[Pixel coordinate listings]
● ● ● ● ● ● ●
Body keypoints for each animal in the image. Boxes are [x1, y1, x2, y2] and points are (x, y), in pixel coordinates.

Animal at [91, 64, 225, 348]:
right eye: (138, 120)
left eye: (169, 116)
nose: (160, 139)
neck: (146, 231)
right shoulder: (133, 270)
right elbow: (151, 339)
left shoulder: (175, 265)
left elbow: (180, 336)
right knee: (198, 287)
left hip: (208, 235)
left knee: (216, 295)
● ● ● ● ● ● ●
Within the data above, find the lines that contain the word "right" and copy each of them.

right eye: (138, 120)
right shoulder: (133, 270)
right elbow: (151, 339)
right knee: (198, 287)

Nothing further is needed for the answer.